Parece plausível que o impacto de tal capacidade de resolução de problemas, seja em nível de “gênio” ou não, deva ser notável. Poderia, entre outras coisas, acelerar melhorias no conhecimento e, assim, o crescimento da produtividade e a disseminação da prosperidade. Ambos são desejáveis. Nas últimas décadas, os aumentos na “produtividade total dos fatores” —a melhor medida de progresso técnico— têm sido modestos. Além disso, um grande número de pessoas ainda vive em extrema pobreza e, de forma desanimadora, o progresso desacelerou.

No entanto, também é evidente que o progresso acelerado pode criar dificuldades. A estrutura do mercado de trabalho pode mudar massivamente, por exemplo, com, neste caso, uma queda acentuada na demanda por trabalhadores cujo ativo é a inteligência treinada, mas em grande parte rotineira. As previsões de tais efeitos variam.

Um artigo de 2023 de Erik Brynjolfsson e Gabriel Unger observa que, como tem sido verdade ao longo da revolução dos computadores, os efeitos na produtividade podem ser modestos. No entanto, desta vez pode ser diferente, com produtividade em alta, mas mudanças econômicas e sociais correspondentes grandes e disruptivas. Novamente, dependendo de como a sociedade responde, a IA bem-sucedida pode levar ao “tecno-feudalismo”, com concentrações ainda maiores de riqueza.

A invenção de um grande número de novos tratamentos pode aumentar muito os custos dos cuidados de saúde e também os custos de lidar com vidas muito prolongadas, mesmo que, no balanço, sejam vidas mais saudáveis. As pessoas estão prontas para viver ao lado de seus tataravós? Assim, coisas aparentemente boas podem criar desafios reais.

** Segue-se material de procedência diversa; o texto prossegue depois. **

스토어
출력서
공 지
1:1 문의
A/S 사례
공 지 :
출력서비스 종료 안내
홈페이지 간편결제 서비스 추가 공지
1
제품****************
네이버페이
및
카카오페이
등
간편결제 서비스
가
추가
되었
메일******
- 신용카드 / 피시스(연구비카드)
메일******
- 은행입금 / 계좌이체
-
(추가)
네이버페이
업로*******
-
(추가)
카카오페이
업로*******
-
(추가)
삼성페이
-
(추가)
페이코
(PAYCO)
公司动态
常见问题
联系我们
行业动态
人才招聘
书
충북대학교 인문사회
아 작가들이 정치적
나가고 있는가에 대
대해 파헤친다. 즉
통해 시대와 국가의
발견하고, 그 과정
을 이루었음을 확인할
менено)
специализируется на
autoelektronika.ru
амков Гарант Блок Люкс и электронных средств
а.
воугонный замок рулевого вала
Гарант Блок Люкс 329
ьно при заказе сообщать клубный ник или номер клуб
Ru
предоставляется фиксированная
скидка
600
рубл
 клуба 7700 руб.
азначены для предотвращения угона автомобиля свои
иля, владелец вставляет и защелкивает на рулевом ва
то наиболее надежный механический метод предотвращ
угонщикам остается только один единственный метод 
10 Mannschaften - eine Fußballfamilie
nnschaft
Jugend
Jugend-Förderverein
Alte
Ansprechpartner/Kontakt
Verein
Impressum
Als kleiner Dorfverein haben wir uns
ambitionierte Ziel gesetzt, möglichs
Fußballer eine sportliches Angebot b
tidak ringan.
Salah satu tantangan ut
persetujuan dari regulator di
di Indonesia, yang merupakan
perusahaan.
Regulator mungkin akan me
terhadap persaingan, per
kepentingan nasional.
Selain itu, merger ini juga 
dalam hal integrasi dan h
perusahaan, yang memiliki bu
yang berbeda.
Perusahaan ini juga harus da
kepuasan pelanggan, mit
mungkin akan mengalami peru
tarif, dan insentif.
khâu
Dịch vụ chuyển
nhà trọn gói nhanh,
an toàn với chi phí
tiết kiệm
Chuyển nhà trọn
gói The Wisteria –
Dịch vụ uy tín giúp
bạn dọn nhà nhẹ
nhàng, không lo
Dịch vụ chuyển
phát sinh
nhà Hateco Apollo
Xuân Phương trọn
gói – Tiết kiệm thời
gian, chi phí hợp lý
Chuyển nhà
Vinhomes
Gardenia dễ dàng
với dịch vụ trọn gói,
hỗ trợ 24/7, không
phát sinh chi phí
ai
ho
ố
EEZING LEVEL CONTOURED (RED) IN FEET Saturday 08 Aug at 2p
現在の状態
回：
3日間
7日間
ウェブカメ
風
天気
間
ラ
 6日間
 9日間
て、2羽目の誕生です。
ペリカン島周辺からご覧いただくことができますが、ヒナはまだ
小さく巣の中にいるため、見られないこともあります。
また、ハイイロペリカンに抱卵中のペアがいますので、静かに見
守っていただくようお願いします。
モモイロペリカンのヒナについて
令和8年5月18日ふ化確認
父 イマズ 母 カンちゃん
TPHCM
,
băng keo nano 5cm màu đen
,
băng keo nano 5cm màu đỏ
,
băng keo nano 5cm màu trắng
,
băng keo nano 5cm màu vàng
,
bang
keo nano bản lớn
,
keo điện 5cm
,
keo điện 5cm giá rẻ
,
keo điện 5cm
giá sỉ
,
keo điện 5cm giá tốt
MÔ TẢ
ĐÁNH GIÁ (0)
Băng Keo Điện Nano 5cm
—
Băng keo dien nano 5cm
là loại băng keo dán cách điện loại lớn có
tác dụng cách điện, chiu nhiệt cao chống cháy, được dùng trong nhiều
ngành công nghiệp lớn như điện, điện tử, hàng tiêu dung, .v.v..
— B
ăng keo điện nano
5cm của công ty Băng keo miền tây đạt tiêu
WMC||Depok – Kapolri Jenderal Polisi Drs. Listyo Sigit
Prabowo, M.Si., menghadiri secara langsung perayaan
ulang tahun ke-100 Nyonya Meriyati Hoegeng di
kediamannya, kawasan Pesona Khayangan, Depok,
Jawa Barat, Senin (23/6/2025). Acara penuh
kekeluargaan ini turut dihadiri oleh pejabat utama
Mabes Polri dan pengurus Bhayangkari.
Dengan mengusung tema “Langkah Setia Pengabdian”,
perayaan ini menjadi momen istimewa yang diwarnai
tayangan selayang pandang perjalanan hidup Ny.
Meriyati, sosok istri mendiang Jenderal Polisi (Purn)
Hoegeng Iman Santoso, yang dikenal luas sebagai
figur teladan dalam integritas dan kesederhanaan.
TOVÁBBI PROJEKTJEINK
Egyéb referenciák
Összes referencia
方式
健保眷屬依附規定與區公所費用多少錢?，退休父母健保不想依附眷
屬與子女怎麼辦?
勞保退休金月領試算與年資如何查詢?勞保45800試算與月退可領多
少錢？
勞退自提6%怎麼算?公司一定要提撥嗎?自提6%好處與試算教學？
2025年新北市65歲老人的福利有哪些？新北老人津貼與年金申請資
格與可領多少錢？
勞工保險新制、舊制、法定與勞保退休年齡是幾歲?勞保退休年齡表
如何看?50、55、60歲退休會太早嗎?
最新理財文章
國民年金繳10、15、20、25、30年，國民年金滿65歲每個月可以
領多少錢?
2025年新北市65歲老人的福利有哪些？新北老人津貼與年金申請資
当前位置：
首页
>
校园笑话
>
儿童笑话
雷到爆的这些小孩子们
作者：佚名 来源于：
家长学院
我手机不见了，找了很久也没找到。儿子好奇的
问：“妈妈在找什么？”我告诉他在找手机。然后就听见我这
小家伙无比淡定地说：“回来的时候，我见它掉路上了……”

Além disso, o desenvolvimento da IA cria grandes riscos. Como se controla seu uso por atores desonestos, incluindo Estados hostis, terroristas e assassinos em massa? Que julgamentos morais se permite que a IA faça na guerra? Como se controla o uso da IA na vigilância? O “grande irmão” estará nos observando para sempre? Novamente, o que fazemos sobre a fabricação de informações falsas? Como a liberdade sobrevive a todas essas ameaças?

Hassabis é claro ao dizer que precisamos de limites globais eficazes para o uso da IA. Em uma era de cooperação internacional quebrada e desprezo pela própria ideia de uma “ordem internacional baseada em regras”, China e EUA trabalharão juntos para tornar a IA segura? Parece improvável, principalmente porque eles têm visões diferentes sobre como tais tecnologias devem ser usadas.

Em 2015, escrevi um artigo predominantemente cético sobre o (modesto) impacto provável na produtividade das novas tecnologias. Os próximos anos podem finalmente provar que estou errado. No entanto, também observei que, se estivermos nos aproximando da “singularidade” —IA superando toda a inteligência humana— tudo deve mudar.

Uma das grandes ideias na série Duna de Frank Herbert é que, no passado distante (que equivale ao nosso futuro), a humanidade travou uma guerra bem-sucedida contra máquinas que pensam. Depois disso, os humanos tiveram que se tornar sobre-humanos. Um personagem principal explica que “Os humanos haviam configurado essas máquinas para usurpar nosso senso de beleza, nosso eu necessário, do qual fazemos julgamentos vivos. Naturalmente, as máquinas foram destruídas.”

Essa preocupação pode se mostrar sábia. Mas sou realista: a IA saiu da caixa de Pandora.